É lógico que, no fim das contas, trata-se de competição, de busca por resultados e conquistas. Mas como o futebol permite vencer de diversas formas, não se deve desprezar as sensações que certos times despertam. Afinal, são elas que definem como uma equipe será lembrada no futuro. Desde 2019, entre momentos de maior brilho e períodos mais turbulentos, este Flamengo construiu uma identidade que mistura competitividade com ofensividade e leveza, jogos que encantam e, principalmente, divertem.
O “Flamengo de Renato” ainda é um time recente, que mal nasceu. E este time teve seus momentos instáveis mesmo em vitórias por boa margem, como contra São Paulo e Defensa Y Justicia. Mas em seus melhores jogos, voltou a divertir. Não se trata de prever o que será o futuro de um trabalho que mal começou, mas uma fotografia do momento.
Seis jogos não configuram um trabalho de um treinador, uma construção autoral. Mas há intervenções que terminam por acomodar os jogadores e fazer alguns mecanismos aflorarem, em especial num time tão talentoso e cuja base já chega ao seu terceiro Campeonato Brasileiro, algo raro no futebol nacional. Não era preciso uma revolução. E, no caso de Renato no Flamengo, tais intervenções vão além da tão comentada gestão de vestiário, do bom ambiente.
Este Flamengo diverte porque tenta agrupar jogadores de alto nível, aproximá-los em campo, permitindo trocas de passes curtos e envolvimento. Há um nível de liberdade de movimentação maior do que nas equipes de Ceni e Doménec no momento de atacar, algo um pouco mais próximo do que buscava o time de 2019. E isto está longe de significar que o Flamengo repetirá aquele nível.
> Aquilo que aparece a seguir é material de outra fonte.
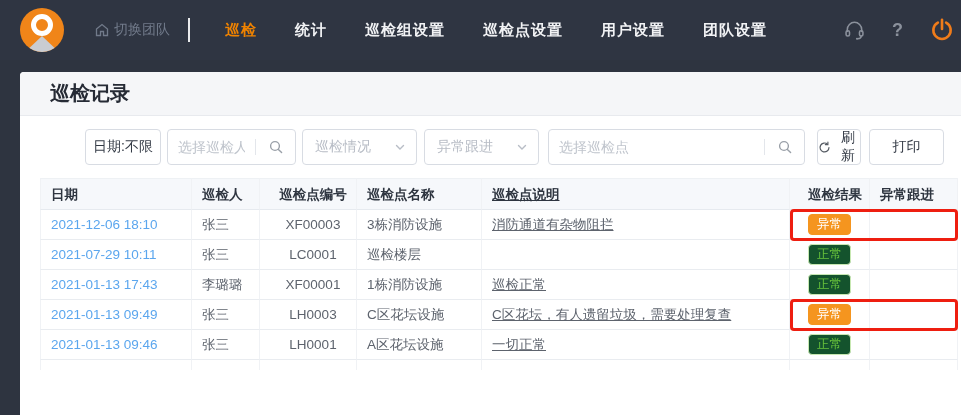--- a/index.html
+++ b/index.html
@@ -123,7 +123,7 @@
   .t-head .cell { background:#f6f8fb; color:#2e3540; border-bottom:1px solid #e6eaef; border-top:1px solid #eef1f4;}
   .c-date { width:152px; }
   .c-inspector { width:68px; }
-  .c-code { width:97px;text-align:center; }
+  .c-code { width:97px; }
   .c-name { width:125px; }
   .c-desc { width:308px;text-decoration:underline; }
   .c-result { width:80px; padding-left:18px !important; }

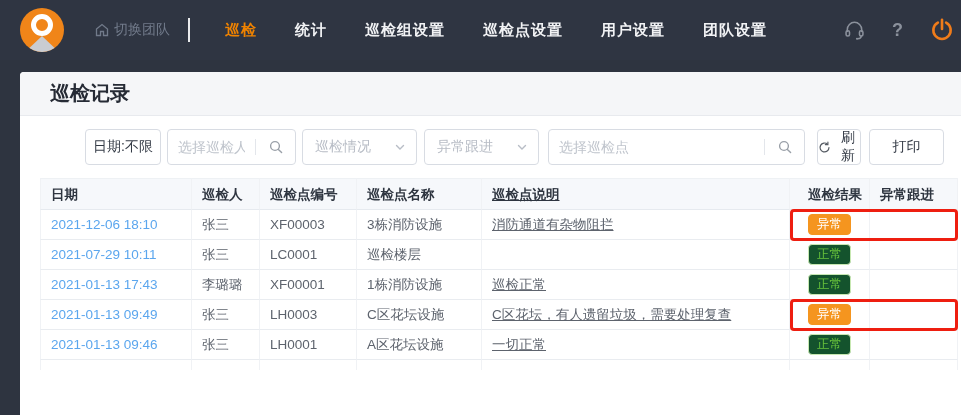--- a/index.html
+++ b/index.html
@@ -125,7 +125,7 @@
   .c-inspector { width:68px; }
   .c-code { width:97px; }
   .c-name { width:125px; }
-  .c-desc { width:308px;text-decoration:underline; }
+  .c-desc { width:308px; }
   .c-result { width:80px; padding-left:18px !important; }
   .c-followup { width:88px; flex:1 1 auto; }
   .date-link { color:#5ba6ee; cursor:pointer; }

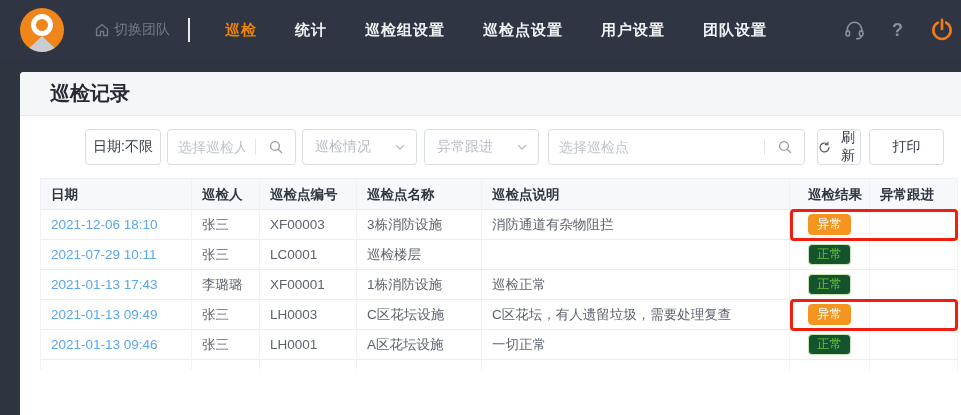--- a/index.html
+++ b/index.html
@@ -310,7 +310,6 @@
     </div>
 
     <div class="t-row">
-      <div class="cell c-date"><span class="date-link">2021-01-13 09:46</span></div>
       <div class="cell c-inspector">张三</div>
       <div class="cell c-code">LH0001</div>
       <div class="cell c-name">A区花坛设施</div>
A migração do time para o 4-2-3-1 fez de Arrascaeta um meia central, que em tese inicia as jogadas por trás de Gabigol, com Bruno Henrique na esquerda e Éverton Ribeiro na direita. Mas Éverton ganha liberdade para buscar o centro, aproximando-se de seu colega uruguaio. Enquanto isso, Gabigol, que não é um centroavante típico, também é puro movimento. Por vezes, preenche o espaço no lado direito e, de lá, faz suas tradicionais diagonais na direção da área ou participa das trocas de passes curtas. Ou seja, a ideia é agrupar, juntar os talentos em torno da bola.
Sempre é bom ponderar que o Corinthians, hoje, está alguns degraus abaixo. Mas o tamanho do domínio visto em Itaquera é raríssimo em disputas entre times grandes no Brasil. Os corintianos se viam encaixotados pelo jogo de aproximações do Flamengo. Pelo centro, os meias rubro-negros, dialogando com Gabigol, Willian Arão e Diego, produziam uma superioridade com a qual os rivais jamais puderam lidar. Em especial Éverton, Arrascaeta e Gabigol exploravam o que era um problema recente do time de Sylvinho: os meias Gabriel e Roni tentavam combater Arão e Diego, deixando Cantillo entre as linhas cercado por adversários. Era como uma pequena roda de bobo no meio-campo.
O Flamengo construiu seus três gols, e por vezes deu a sensação de que poderia fazer outros tantos, porque a capacidade com a bola se somava a uma pressão imediata logo após a perda da bola. Cada tentativa de sair jogando dos paulistas era sufocada.
Naturalmente, o ritmo foi caindo e as cinco substituições pretenderam poupar as pernas dos principais jogadores do Flamengo. Dentro de algum tempo, quem pesquisar o placar de jogo e deparar com um 3 a 1, talvez não tenha a noção do tamanho da imposição.
Sobre a disparidade que hoje se observa entre dois gigantes de dimensão nacional, vale uma reflexão. Entre 2013 e 2016, Flamengo e Corinthians se enfrentaram oito vezes, com cinco vitórias paulistas. Estes jogos incluíram um 3 a 0 e duas goleadas de 4 a 0. Eram tempos em que o Flamengo dera um freio nos investimentos, pagava dívidas e se reordenava para poder montar times como o atual. Uma medida que o Corinthians, hoje afundado num passivo quase bilionário, chegou a anunciar como prioridade para 2021. Tais processos de reconstrução são dolorosos, exigem uma espécie de travessia no deserto que passa por derrotas duras como a deste domingo, etapas que desafiam convicções e a disposição de pagar o preço da revitalização de um clube tão poderoso.
O futuro responderá se o Corinthians está decididamente disposto a pagar tal preço. Na arquibancada da Neo Química Arena, Giuliano e Renato Augusto, dois reforços importantes, assistiam à contundente derrota. Os próximos balanços do clube dirão se a pressão por resultados fez o plano ser abandonado. Pode custar caro demais.